• **Task to complete**
Convert every non-blank line of the entries below into a Markdown table with two columns, Row and Line, numbering the rows in order. Omit the pictures.

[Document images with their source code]
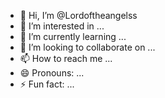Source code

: - 👋 Hi, I’m @Lordoftheangelss
- 👀 I’m interested in ...
- 🌱 I’m currently learning ...
- 💞️ I’m looking to collaborate on ...
- 📫 How to reach me ...
- 😄 Pronouns: ...
- ⚡ Fun fact: ...

<!---
Lordoftheangelss/Lordoftheangelss is a ✨ special ✨ repository because its `README.md` (this file) appears on your GitHub profile.
You can click the Preview link to take a look at your changes.
--->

• **Output for this task**
| Row | Line |
|---|---|
| 1 | Source code |
| 2 | : - 👋 Hi, I’m @Lordoftheangelss |
| 3 | - 👀 I’m interested in ... |
| 4 | - 🌱 I’m currently learning ... |
| 5 | - 💞️ I’m looking to collaborate on ... |
| 6 | - 📫 How to reach me ... |
| 7 | - 😄 Pronouns: ... |
| 8 | - ⚡ Fun fact: ... |
| 9 | <!--- |
| 10 | Lordoftheangelss/Lordoftheangelss is a ✨ special ✨ repository because its `README.md` (this file) appears on your GitHub profile. |
| 11 | You can click the Preview link to take a look at your changes. |
| 12 | ---> |